Required action 1
Using the Inferno commentary, answer these:
(a) What event caused the bridges over the sixth and seventh ditches to collapse?
(b) In the quoted passage, what does Virgil say a person without fame leaves on the world?
(c) What does Vanni Fucci do at the beginning of Canto XXV?
Required action 2
Could you carry the Inferno commentary forward from its final sentence?
____ Passage provided
"Love follows knowledge."
"Beauty above all beauty!"
– St. Catherine of Siena

Thursday, March 1, 2018

Comments, Inferno, Cantos XXIV thru XXIX

I think I made a slight mistake at the end of Canto XXIII.  The Malebranche told the pilgrims that the bridge for the sixth Bolge was out, and that was true.  What was false was they said the bridges in the other causeways (remember there are a sequence of causeways like spokes in a wheel that run toward the center) were available.  As it turns out all the bridges in all the causeways over the sixth-and as it turns out seventh as well-ditch are collapsed.  This collapse occurred with the earthquake that shook the world at Christ's crucifixion. 

It's interesting how Dante's body weight drags him down while climbing through the boulders of the collapsed bridges.  Here's a passage:

At last we made it to the point
where the outermost stone had broken off.

And there I felt my lungs so sucked of breath
that I could go no farther,
but I sat down as quickly as I could.

'Now must you cast off sloth,' my master said.
'Sitting on feather cushions or stretched out
under comforters, no one comes to fame.

'Without fame, he who spends his time on earth
leaves only such a mark upon the world
as smoke does on the air or foam on water.

'Get to your feet! Conquer this laboring breath
with strength of mind, which wins the battle
if not dragged down by body's weight. (XXIV. L. 41-54)

Virgil characterizes Dante's difficulty in climbing in terms of the sin of sloth.  For those interested in the allegory, I would say this is surely allegorical, and I think significant for the entire Comedia.  The body's flesh drags one down in sin, which makes the climb toward heaven difficult.  This will be more fully developed in Purgatorio, which is a mountain that must be ascended, and contrasted in Paradisio where the body becomes weightless for flight through the heavens.

While I'm on that passage, notice how Virgil's line of motivation is for "fame," and earthly endeavor.  Virgil is a pagan; a Christian would say that even fame is nothing but air and smoke that vanishes with respect to heavenly endeavors.  St. Thomas Aquinas called his work nothing but straw at the end of his life when confronted with a heavenly vision.

As someone with Italian ethnicity with immigrant parents from Italy, I had to smirk at the beginning of Canto XXV.  First Vanni Fucci makes some sort of obscene hand gesture as he blasphemes God.  It's not clear what the exact hand gesture is or what exactly it means, and Hollander provides some possibilities.  Italians today are known for their hand gestures.  I wonder if Italians in Dante's day also used a lot of hand gestures, and if they were similar.  Probably not similar, though profanity is profanity.
________
____ Data provided
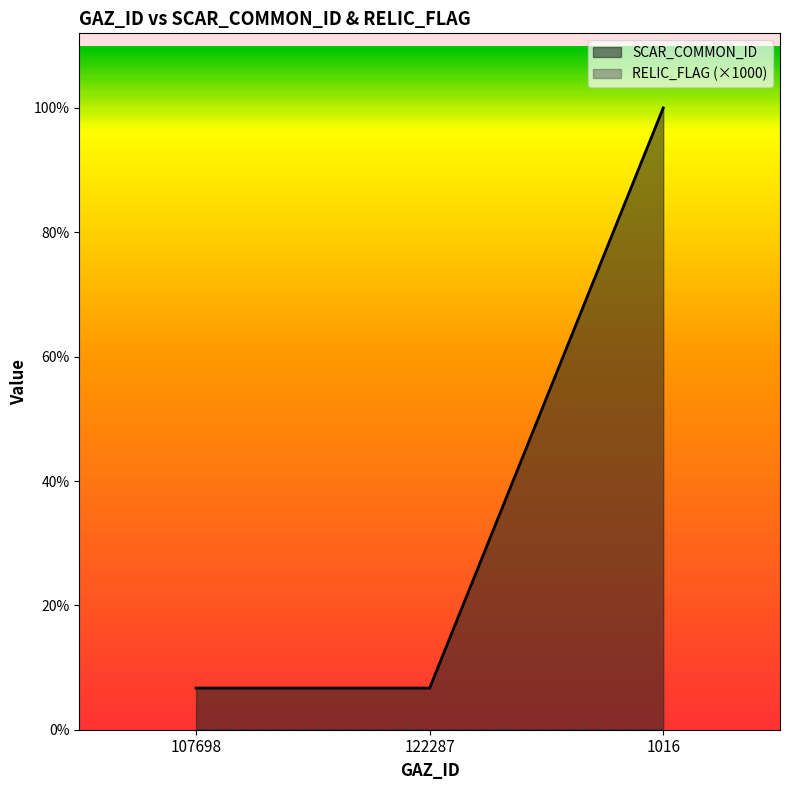

At which category does the chart reach its minimum across all series?

107698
________
Task answer 1
(a) The earthquake that shook the world at Christ's crucifixion.
(b) A mark like smoke on the air or foam on water.
(c) He makes an obscene hand gesture as he blasphemes God.

Task answer 2
The other thing that catches my eye is the small rant that Dante has against Fucci's town of Pistoia. 

Ah, Pistoia, Pistoia, why won't you resolve
to burn yourself to ashes, cease to be,
since you exceed your ancestors in evil?  (XXV. L. 10-12)

I'm reminded of Brunetto Latini who goes off on a rant on Florence's neighboring town of Fiesole in Canto XV, calling them "blind," "greedy, envious, and proud," and then we see in Canto XXVIII Dante make a snarky comment about the Sienese and French: "Were people ever/quite so fatuous as are the Sienese?/Why, not even the French can match them!" (l. 121-123).  Hollander's note on those lines is worth quoting: "Florentines love to belittle the Sienese; Italians love to belittle the French.  Dante gets two for one."  I haven't noted it elsewhere, but this kind of anti-other city disparagement seems to be throughout the Comedia, or at least in hell.  I'll have to keep my eyes open for it in the other two cantica.  Back when I commented on Latini's smear I thought it was indicative of his character, but perhaps Dante sees this as a norm since he has his persona participate in it, and apparently frequently.  Some of this borders on what we today might call racist.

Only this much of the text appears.